**EXERCISE PROMPT**
Within the records below is a range that opens at the line with "Object Co-Segmentation via" and closes at the line with "A Benchmark Dataset". Return that range word for word, both ends included, and only that range.

*** Opening GIVEN DATA ***

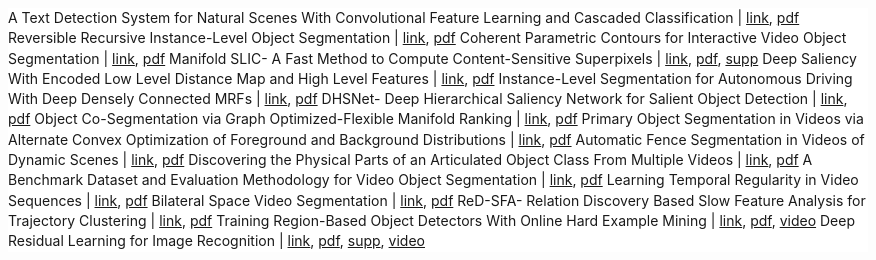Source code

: A Text Detection System for Natural Scenes With Convolutional Feature Learning and Cascaded Classification | [link](https://openaccess.thecvf.com/content_cvpr_2016/html/Zhu_A_Text_Detection_CVPR_2016_paper.html), [pdf](https://openaccess.thecvf.com/content_cvpr_2016/papers/Zhu_A_Text_Detection_CVPR_2016_paper.pdf)
Reversible Recursive Instance-Level Object Segmentation | [link](https://openaccess.thecvf.com/content_cvpr_2016/html/Liang_Reversible_Recursive_Instance-Level_CVPR_2016_paper.html), [pdf](https://openaccess.thecvf.com/content_cvpr_2016/papers/Liang_Reversible_Recursive_Instance-Level_CVPR_2016_paper.pdf)
Coherent Parametric Contours for Interactive Video Object Segmentation | [link](https://openaccess.thecvf.com/content_cvpr_2016/html/Lu_Coherent_Parametric_Contours_CVPR_2016_paper.html), [pdf](https://openaccess.thecvf.com/content_cvpr_2016/papers/Lu_Coherent_Parametric_Contours_CVPR_2016_paper.pdf)
Manifold SLIC- A Fast Method to Compute Content-Sensitive Superpixels | [link](https://openaccess.thecvf.com/content_cvpr_2016/html/Liu_Manifold_SLIC_A_CVPR_2016_paper.html), [pdf](https://openaccess.thecvf.com/content_cvpr_2016/papers/Liu_Manifold_SLIC_A_CVPR_2016_paper.pdf), [supp](https://openaccess.thecvf.com/content_cvpr_2016/supplemental/Liu_Manifold_SLIC_A_2016_CVPR_supplemental.pdf)
Deep Saliency With Encoded Low Level Distance Map and High Level Features | [link](https://openaccess.thecvf.com/content_cvpr_2016/html/Lee_Deep_Saliency_With_CVPR_2016_paper.html), [pdf](https://openaccess.thecvf.com/content_cvpr_2016/papers/Lee_Deep_Saliency_With_CVPR_2016_paper.pdf)
Instance-Level Segmentation for Autonomous Driving With Deep Densely Connected MRFs | [link](https://openaccess.thecvf.com/content_cvpr_2016/html/Zhang_Instance-Level_Segmentation_for_CVPR_2016_paper.html), [pdf](https://openaccess.thecvf.com/content_cvpr_2016/papers/Zhang_Instance-Level_Segmentation_for_CVPR_2016_paper.pdf)
DHSNet- Deep Hierarchical Saliency Network for Salient Object Detection | [link](https://openaccess.thecvf.com/content_cvpr_2016/html/Liu_DHSNet_Deep_Hierarchical_CVPR_2016_paper.html), [pdf](https://openaccess.thecvf.com/content_cvpr_2016/papers/Liu_DHSNet_Deep_Hierarchical_CVPR_2016_paper.pdf)
Object Co-Segmentation via Graph Optimized-Flexible Manifold Ranking | [link](https://openaccess.thecvf.com/content_cvpr_2016/html/Quan_Object_Co-Segmentation_via_CVPR_2016_paper.html), [pdf](https://openaccess.thecvf.com/content_cvpr_2016/papers/Quan_Object_Co-Segmentation_via_CVPR_2016_paper.pdf)
Primary Object Segmentation in Videos via Alternate Convex Optimization of Foreground and Background Distributions | [link](https://openaccess.thecvf.com/content_cvpr_2016/html/Jang_Primary_Object_Segmentation_CVPR_2016_paper.html), [pdf](https://openaccess.thecvf.com/content_cvpr_2016/papers/Jang_Primary_Object_Segmentation_CVPR_2016_paper.pdf)
Automatic Fence Segmentation in Videos of Dynamic Scenes | [link](https://openaccess.thecvf.com/content_cvpr_2016/html/Yi_Automatic_Fence_Segmentation_CVPR_2016_paper.html), [pdf](https://openaccess.thecvf.com/content_cvpr_2016/papers/Yi_Automatic_Fence_Segmentation_CVPR_2016_paper.pdf)
Discovering the Physical Parts of an Articulated Object Class From Multiple Videos | [link](https://openaccess.thecvf.com/content_cvpr_2016/html/Del_Pero_Discovering_the_Physical_CVPR_2016_paper.html), [pdf](https://openaccess.thecvf.com/content_cvpr_2016/papers/Del_Pero_Discovering_the_Physical_CVPR_2016_paper.pdf)
A Benchmark Dataset and Evaluation Methodology for Video Object Segmentation | [link](https://openaccess.thecvf.com/content_cvpr_2016/html/Perazzi_A_Benchmark_Dataset_CVPR_2016_paper.html), [pdf](https://openaccess.thecvf.com/content_cvpr_2016/papers/Perazzi_A_Benchmark_Dataset_CVPR_2016_paper.pdf)
Learning Temporal Regularity in Video Sequences | [link](https://openaccess.thecvf.com/content_cvpr_2016/html/Hasan_Learning_Temporal_Regularity_CVPR_2016_paper.html), [pdf](https://openaccess.thecvf.com/content_cvpr_2016/papers/Hasan_Learning_Temporal_Regularity_CVPR_2016_paper.pdf)
Bilateral Space Video Segmentation | [link](https://openaccess.thecvf.com/content_cvpr_2016/html/Maerki_Bilateral_Space_Video_CVPR_2016_paper.html), [pdf](https://openaccess.thecvf.com/content_cvpr_2016/papers/Maerki_Bilateral_Space_Video_CVPR_2016_paper.pdf)
ReD-SFA- Relation Discovery Based Slow Feature Analysis for Trajectory Clustering | [link](https://openaccess.thecvf.com/content_cvpr_2016/html/Zhang_ReD-SFA_Relation_Discovery_CVPR_2016_paper.html), [pdf](https://openaccess.thecvf.com/content_cvpr_2016/papers/Zhang_ReD-SFA_Relation_Discovery_CVPR_2016_paper.pdf)
Training Region-Based Object Detectors With Online Hard Example Mining | [link](https://openaccess.thecvf.com/content_cvpr_2016/html/Shrivastava_Training_Region-Based_Object_CVPR_2016_paper.html), [pdf](https://openaccess.thecvf.com/content_cvpr_2016/papers/Shrivastava_Training_Region-Based_Object_CVPR_2016_paper.pdf), [video](https://www.youtube.com/watch?v=fvXehzXgZ3U)
Deep Residual Learning for Image Recognition | [link](https://openaccess.thecvf.com/content_cvpr_2016/html/He_Deep_Residual_Learning_CVPR_2016_paper.html), [pdf](https://openaccess.thecvf.com/content_cvpr_2016/papers/He_Deep_Residual_Learning_CVPR_2016_paper.pdf), [supp](https://openaccess.thecvf.com/content_cvpr_2016/supplemental/He_Deep_Residual_Learning_2016_CVPR_supplemental.pdf), [video](https://www.youtube.com/watch?v=C6tLw-rPQ2o)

*** Closing GIVEN DATA ***

**EXPECTED OUTPUT**
Object Co-Segmentation via Graph Optimized-Flexible Manifold Ranking | [link](https://openaccess.thecvf.com/content_cvpr_2016/html/Quan_Object_Co-Segmentation_via_CVPR_2016_paper.html), [pdf](https://openaccess.thecvf.com/content_cvpr_2016/papers/Quan_Object_Co-Segmentation_via_CVPR_2016_paper.pdf)
Primary Object Segmentation in Videos via Alternate Convex Optimization of Foreground and Background Distributions | [link](https://openaccess.thecvf.com/content_cvpr_2016/html/Jang_Primary_Object_Segmentation_CVPR_2016_paper.html), [pdf](https://openaccess.thecvf.com/content_cvpr_2016/papers/Jang_Primary_Object_Segmentation_CVPR_2016_paper.pdf)
Automatic Fence Segmentation in Videos of Dynamic Scenes | [link](https://openaccess.thecvf.com/content_cvpr_2016/html/Yi_Automatic_Fence_Segmentation_CVPR_2016_paper.html), [pdf](https://openaccess.thecvf.com/content_cvpr_2016/papers/Yi_Automatic_Fence_Segmentation_CVPR_2016_paper.pdf)
Discovering the Physical Parts of an Articulated Object Class From Multiple Videos | [link](https://openaccess.thecvf.com/content_cvpr_2016/html/Del_Pero_Discovering_the_Physical_CVPR_2016_paper.html), [pdf](https://openaccess.thecvf.com/content_cvpr_2016/papers/Del_Pero_Discovering_the_Physical_CVPR_2016_paper.pdf)
A Benchmark Dataset and Evaluation Methodology for Video Object Segmentation | [link](https://openaccess.thecvf.com/content_cvpr_2016/html/Perazzi_A_Benchmark_Dataset_CVPR_2016_paper.html), [pdf](https://openaccess.thecvf.com/content_cvpr_2016/papers/Perazzi_A_Benchmark_Dataset_CVPR_2016_paper.pdf)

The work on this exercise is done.